PC: What risks do you foresee for companies developing first-in-class therapies if patient perspectives are no longer formally incorporated into regulatory discussions?

Leuchter: Eliminating patient perspectives from regulatory discussions would remove a key source of value—especially in the context of rare or recently characterized diseases. In many of these cases, there are no formal natural history studies to guide therapeutic development. Without that foundational data, we must rely heavily on the insights and feedback from patients and caregivers to truly understand the disease.

While biological and mechanistic rationales are essential to evaluating a novel therapy, they don’t capture the full picture. The patient experience plays a critical role—not just in shaping our understanding of the condition but also in fostering meaningful engagement with the patient community. Whether you're a regulator, developer, or payer, incorporating these perspectives helps you form a more informed view.

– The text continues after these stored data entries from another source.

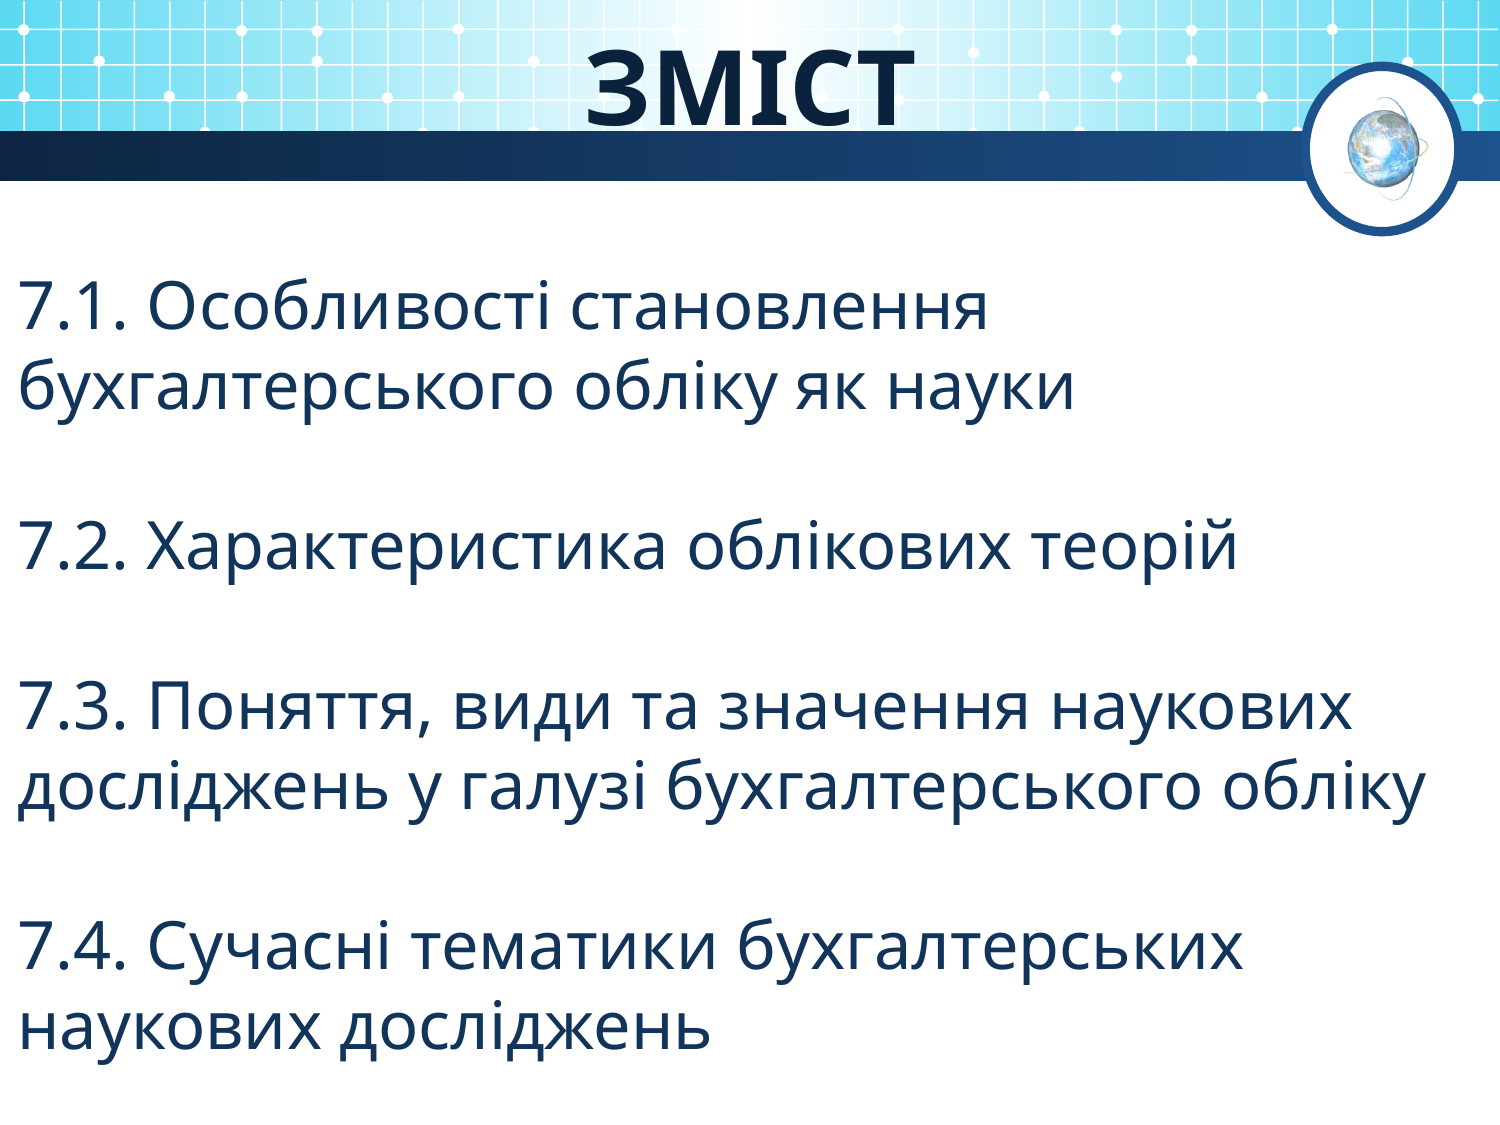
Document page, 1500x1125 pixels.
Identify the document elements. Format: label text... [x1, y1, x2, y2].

table_cell 0 [369, 1, 374, 28]
picture [1310, 99, 1454, 226]
list 7.1. Особливості становлення бухгалтерського обліку як науки 7.2. Характеристика облікових теорій 7.3. Поняття, види та значення наукових досліджень у галузі бухгалтерського обліку 7.4. Сучасні тематики бухгалтерських наукових досліджень [2, 255, 1473, 965]
title ЗМІСТ [64, 37, 1436, 130]
table_cell 0 [1084, 1, 1089, 28]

If this input is removed from the regulatory process, a vital component is lost. Companies and payers can still engage with patient groups to gain insight, but the absence of a formal mechanism at the regulatory level limits the consistency and impact of that engagement.

That said, it’s not an all-or-nothing scenario. The patient voice can still influence drug development through other channels, but losing the dedicated regulatory avenue would be a setback. Ultimately, the goal is to develop novel medicines for patients. Involving advocates who deeply understand the disease—and who raise awareness of the real-world challenges patients face—is essential. Removing that from the process would, in my view, be detrimental.

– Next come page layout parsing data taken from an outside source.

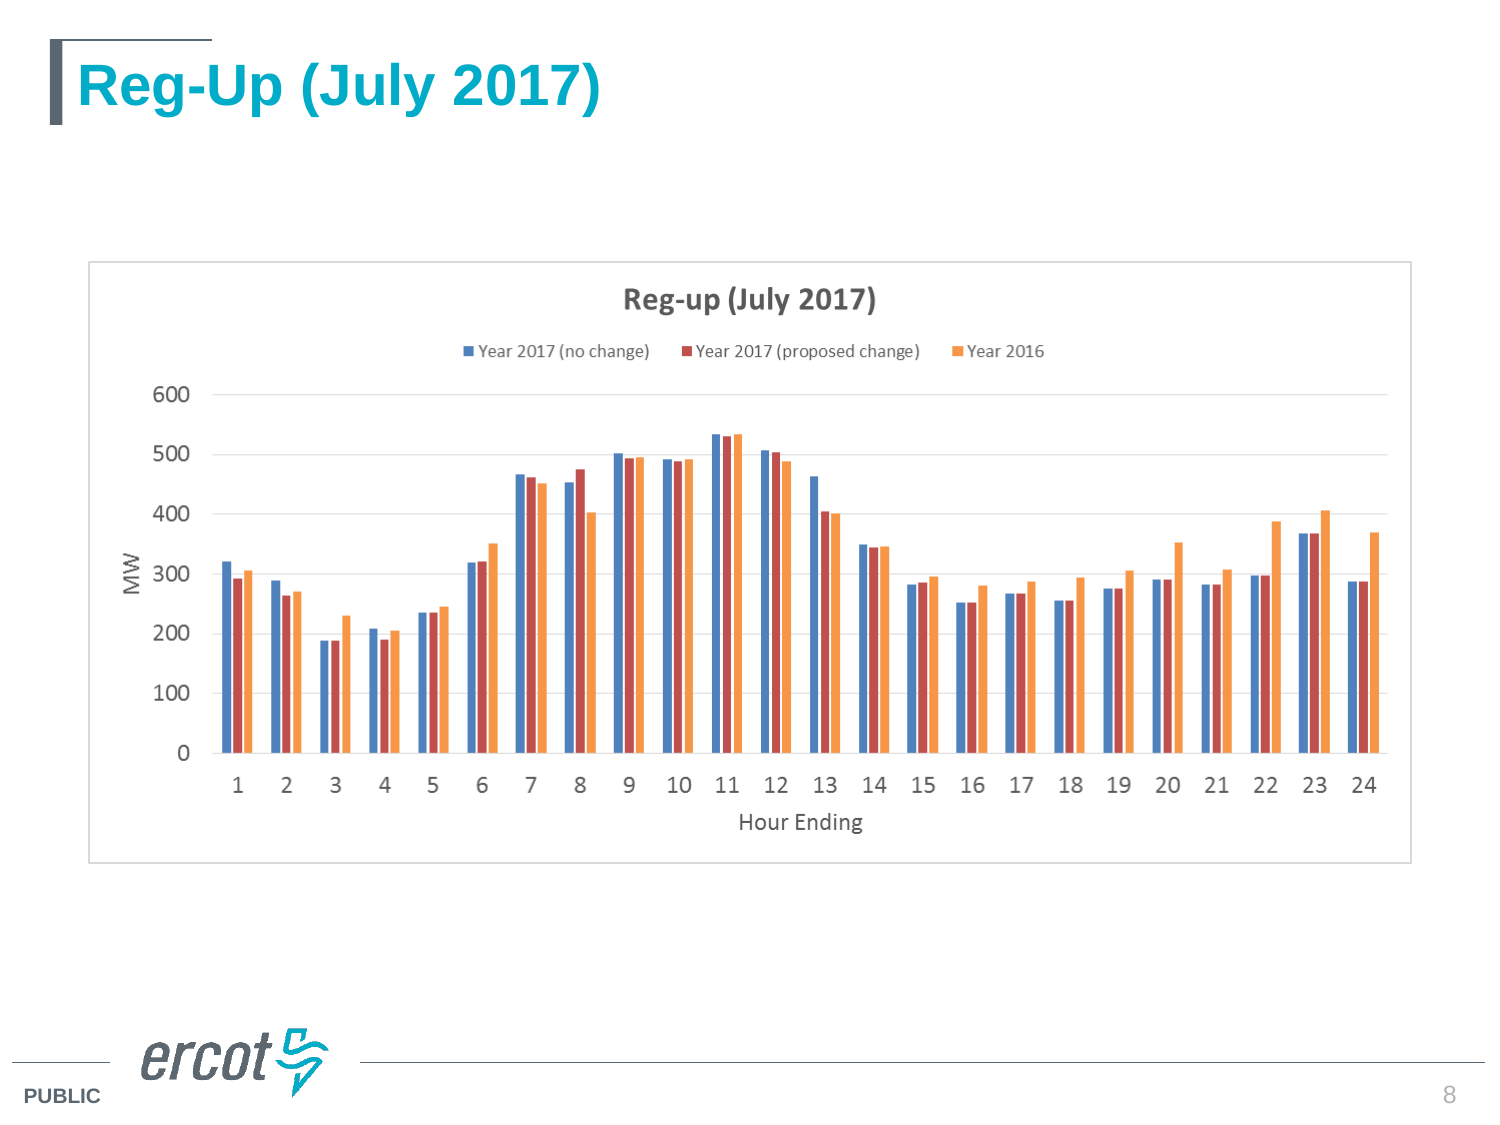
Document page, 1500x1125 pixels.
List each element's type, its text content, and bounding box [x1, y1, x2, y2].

slide_number 8 [1412, 1076, 1488, 1112]
picture [137, 1024, 332, 1100]
title Reg-Up (July 2017) [62, 39, 1450, 228]
picture [88, 261, 1412, 864]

Full Interview Summary: The proposed policy change by the Department of Health and Human Services (HHS) that could reduce formal mechanisms for patient advocate input in regulatory discussions poses significant risks to drug development, especially for rare and serious diseases. Patient advocates are crucial in helping developers understand the lived experiences of patients and caregivers, especially in conditions with limited natural history data. Their insights inform decisions around clinical trial design, site and endpoint selection, and regulatory strategies. Organizations such as GRIN Therapeutics have prioritized patient advocacy from the outset, integrating advocates into their teams to ensure ongoing dialogue and collaboration throughout development.

Historically, public participation has been instrumental in shaping healthcare policy. For newly recognized or genetically defined diseases, patient advocates often provide the only frame of reference for symptom progression and caregiver burden. This input is invaluable not only to developers and regulators but also to payers making reimbursement decisions. High-cost, innovative therapies must demonstrate broad impact across disease symptoms to justify value, and advocates help articulate which symptoms matter most to patients. Their contributions help define clinical endpoints that better capture treatment effectiveness, supporting both regulatory approval and reimbursement.

If formal patient input mechanisms at the federal level were removed, drug developers would lose a vital perspective at a critical decision-making stage. While engagement can continue informally—through interviews, surveys, and other methods—losing the regulatory touchpoint would weaken the system. Nonetheless, developers can and should continue gathering robust patient and caregiver insights and proactively share them with regulators. In doing so, they help bridge any gaps left by policy changes and sustain meaningful engagement that ultimately benefits all stakeholders—patients, developers, payers, and regulators alike. This collaborative approach remains essential to ensuring the development of effective, impactful therapies for rare and serious conditions.